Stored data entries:

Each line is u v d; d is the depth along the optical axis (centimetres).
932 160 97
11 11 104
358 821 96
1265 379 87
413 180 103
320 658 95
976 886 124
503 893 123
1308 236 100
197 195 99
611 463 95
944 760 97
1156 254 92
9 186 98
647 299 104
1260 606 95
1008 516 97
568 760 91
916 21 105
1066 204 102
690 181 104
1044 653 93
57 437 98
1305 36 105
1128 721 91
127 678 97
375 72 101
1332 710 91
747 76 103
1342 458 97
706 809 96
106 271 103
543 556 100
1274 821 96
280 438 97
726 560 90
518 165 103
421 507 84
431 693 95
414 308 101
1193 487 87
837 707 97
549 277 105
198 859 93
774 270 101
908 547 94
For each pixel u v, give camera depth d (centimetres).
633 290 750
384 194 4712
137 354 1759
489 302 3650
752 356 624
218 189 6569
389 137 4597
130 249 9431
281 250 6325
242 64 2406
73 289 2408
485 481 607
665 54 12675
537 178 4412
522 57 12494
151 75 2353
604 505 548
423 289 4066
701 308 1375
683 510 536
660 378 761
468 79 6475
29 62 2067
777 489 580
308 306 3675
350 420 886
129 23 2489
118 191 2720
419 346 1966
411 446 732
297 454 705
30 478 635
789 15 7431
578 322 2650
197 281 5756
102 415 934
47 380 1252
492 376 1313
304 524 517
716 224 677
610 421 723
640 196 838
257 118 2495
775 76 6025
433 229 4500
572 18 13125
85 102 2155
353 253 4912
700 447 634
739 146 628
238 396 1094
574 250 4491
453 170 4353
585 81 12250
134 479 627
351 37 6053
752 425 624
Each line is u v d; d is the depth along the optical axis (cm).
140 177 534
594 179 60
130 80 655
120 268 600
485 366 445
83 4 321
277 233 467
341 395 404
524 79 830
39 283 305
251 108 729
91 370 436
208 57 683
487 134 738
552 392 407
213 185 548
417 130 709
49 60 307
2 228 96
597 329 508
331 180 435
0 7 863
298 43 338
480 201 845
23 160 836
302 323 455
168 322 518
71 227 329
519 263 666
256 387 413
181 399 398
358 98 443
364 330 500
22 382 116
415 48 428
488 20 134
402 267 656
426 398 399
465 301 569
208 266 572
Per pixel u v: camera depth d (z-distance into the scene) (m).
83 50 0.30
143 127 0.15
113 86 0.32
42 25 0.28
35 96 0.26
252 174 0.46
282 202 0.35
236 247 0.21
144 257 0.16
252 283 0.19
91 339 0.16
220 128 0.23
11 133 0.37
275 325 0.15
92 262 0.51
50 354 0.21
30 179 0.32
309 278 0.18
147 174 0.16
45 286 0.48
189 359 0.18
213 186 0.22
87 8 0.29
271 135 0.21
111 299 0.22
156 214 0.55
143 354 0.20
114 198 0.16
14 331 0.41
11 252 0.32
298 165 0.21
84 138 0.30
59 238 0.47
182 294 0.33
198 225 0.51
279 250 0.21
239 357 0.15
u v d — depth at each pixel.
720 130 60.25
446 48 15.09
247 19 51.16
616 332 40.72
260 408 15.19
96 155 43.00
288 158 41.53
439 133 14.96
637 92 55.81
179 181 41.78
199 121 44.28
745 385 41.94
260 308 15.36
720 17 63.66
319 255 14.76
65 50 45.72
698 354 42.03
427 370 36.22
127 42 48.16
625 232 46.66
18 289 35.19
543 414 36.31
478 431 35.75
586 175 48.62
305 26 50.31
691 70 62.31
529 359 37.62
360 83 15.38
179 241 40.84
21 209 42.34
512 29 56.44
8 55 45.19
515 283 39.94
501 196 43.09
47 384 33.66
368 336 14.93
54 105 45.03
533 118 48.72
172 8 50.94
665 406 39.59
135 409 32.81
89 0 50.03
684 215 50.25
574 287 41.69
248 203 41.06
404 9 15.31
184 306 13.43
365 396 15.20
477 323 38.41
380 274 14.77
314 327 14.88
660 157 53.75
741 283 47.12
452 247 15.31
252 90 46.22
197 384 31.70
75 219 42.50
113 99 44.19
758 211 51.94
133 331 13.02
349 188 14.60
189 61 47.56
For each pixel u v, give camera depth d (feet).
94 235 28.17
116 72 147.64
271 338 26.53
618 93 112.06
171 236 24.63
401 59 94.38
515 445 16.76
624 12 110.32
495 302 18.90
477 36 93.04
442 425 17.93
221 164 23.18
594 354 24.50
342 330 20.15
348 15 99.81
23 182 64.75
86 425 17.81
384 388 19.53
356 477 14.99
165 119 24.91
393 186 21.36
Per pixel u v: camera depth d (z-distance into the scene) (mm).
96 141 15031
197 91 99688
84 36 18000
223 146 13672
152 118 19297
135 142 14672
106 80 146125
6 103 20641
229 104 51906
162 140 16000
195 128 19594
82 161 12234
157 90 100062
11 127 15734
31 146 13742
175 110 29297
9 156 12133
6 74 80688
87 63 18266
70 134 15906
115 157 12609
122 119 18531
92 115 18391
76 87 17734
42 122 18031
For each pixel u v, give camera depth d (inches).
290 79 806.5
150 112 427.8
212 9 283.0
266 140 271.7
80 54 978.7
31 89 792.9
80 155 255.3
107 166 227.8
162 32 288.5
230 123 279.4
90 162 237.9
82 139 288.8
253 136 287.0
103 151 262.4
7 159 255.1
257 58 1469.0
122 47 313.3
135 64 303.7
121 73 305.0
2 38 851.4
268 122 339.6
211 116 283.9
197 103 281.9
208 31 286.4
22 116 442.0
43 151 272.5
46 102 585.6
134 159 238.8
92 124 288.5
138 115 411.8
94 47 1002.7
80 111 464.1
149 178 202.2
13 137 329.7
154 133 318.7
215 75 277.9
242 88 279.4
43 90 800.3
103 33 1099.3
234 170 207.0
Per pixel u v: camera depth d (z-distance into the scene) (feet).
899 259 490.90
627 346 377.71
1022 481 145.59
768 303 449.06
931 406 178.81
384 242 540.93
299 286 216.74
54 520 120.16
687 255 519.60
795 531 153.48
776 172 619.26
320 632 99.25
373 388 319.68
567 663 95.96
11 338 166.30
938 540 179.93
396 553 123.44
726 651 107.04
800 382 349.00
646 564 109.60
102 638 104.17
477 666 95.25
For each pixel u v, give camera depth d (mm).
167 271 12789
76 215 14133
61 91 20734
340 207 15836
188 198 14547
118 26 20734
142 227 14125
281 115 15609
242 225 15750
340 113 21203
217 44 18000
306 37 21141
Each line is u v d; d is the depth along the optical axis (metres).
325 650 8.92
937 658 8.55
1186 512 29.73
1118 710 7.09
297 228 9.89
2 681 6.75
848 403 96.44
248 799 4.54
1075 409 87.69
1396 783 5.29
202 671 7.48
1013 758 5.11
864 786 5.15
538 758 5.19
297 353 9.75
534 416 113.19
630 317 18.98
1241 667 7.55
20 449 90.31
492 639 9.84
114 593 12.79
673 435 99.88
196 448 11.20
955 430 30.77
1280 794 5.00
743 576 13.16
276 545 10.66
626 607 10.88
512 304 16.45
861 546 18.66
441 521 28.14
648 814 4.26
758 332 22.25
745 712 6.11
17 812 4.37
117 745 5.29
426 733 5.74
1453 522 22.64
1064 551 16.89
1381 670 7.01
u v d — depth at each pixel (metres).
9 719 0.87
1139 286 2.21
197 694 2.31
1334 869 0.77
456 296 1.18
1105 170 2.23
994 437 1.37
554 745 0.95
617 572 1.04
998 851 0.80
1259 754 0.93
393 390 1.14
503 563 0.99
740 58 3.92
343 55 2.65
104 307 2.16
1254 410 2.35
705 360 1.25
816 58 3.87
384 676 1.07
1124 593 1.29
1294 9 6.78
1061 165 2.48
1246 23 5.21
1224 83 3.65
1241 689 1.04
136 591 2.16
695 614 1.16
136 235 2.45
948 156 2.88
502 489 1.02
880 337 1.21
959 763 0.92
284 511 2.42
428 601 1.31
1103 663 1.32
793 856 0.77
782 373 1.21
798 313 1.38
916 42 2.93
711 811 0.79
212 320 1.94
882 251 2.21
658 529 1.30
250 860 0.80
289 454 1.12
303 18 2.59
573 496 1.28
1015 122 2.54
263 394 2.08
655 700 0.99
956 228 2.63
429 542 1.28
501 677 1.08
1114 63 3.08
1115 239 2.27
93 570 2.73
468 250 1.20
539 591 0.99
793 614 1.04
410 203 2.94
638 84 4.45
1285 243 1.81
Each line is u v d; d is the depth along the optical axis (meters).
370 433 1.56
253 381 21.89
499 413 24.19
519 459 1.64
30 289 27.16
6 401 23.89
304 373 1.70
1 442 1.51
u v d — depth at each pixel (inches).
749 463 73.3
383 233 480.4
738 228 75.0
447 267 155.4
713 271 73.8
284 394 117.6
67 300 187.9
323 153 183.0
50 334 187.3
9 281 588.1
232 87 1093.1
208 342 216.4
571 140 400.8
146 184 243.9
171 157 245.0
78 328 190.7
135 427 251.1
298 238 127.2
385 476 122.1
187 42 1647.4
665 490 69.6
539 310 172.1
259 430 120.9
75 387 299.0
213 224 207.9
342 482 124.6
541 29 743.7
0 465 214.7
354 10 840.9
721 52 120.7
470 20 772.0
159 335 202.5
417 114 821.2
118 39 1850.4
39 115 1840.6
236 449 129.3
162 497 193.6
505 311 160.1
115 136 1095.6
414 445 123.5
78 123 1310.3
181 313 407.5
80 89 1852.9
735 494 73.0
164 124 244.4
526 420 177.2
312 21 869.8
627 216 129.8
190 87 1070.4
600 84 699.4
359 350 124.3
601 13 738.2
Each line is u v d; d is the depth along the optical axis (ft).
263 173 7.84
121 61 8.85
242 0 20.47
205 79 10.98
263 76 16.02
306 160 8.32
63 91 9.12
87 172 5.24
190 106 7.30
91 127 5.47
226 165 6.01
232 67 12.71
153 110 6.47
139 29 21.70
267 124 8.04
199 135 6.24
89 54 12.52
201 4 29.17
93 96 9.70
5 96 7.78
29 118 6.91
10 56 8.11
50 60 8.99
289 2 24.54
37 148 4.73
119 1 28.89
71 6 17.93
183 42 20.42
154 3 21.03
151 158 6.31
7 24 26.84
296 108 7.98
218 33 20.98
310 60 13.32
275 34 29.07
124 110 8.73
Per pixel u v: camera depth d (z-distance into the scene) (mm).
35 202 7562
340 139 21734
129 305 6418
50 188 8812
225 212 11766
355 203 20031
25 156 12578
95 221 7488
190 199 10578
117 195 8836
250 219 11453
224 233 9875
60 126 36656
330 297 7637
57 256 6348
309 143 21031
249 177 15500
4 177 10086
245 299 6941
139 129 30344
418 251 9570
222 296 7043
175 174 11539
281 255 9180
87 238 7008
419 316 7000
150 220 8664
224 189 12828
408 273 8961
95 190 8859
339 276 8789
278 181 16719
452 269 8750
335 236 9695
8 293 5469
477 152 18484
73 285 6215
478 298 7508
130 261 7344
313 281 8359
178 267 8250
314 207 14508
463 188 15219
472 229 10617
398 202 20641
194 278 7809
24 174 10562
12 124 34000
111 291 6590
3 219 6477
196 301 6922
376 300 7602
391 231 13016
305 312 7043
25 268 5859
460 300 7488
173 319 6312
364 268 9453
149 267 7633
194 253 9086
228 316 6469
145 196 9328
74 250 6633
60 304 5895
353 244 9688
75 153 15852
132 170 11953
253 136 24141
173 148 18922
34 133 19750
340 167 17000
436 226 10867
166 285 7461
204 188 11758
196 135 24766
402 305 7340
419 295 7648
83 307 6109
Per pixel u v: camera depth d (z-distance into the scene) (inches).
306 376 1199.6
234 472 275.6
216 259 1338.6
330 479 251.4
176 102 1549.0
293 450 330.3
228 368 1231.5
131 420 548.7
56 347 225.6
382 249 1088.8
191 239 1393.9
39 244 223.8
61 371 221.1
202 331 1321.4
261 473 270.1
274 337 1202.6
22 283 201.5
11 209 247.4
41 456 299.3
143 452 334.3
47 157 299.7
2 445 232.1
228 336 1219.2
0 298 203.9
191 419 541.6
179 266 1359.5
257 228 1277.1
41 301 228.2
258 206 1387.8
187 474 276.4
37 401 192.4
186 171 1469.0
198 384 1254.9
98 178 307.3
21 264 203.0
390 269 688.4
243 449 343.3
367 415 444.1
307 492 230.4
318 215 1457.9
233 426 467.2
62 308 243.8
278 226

▶ [Exercise objective]
Reproduce exactly the entries above, limited to the lines from the one with "956 228 2.63" through the one with "135 427 251.1", both included.

▶ [Solution for this task]
956 228 2.63
429 542 1.28
501 677 1.08
1114 63 3.08
1115 239 2.27
93 570 2.73
468 250 1.20
539 591 0.99
793 614 1.04
410 203 2.94
638 84 4.45
1285 243 1.81
Each line is u v d; d is the depth along the optical axis (meters).
370 433 1.56
253 381 21.89
499 413 24.19
519 459 1.64
30 289 27.16
6 401 23.89
304 373 1.70
1 442 1.51
u v d — depth at each pixel (inches).
749 463 73.3
383 233 480.4
738 228 75.0
447 267 155.4
713 271 73.8
284 394 117.6
67 300 187.9
323 153 183.0
50 334 187.3
9 281 588.1
232 87 1093.1
208 342 216.4
571 140 400.8
146 184 243.9
171 157 245.0
78 328 190.7
135 427 251.1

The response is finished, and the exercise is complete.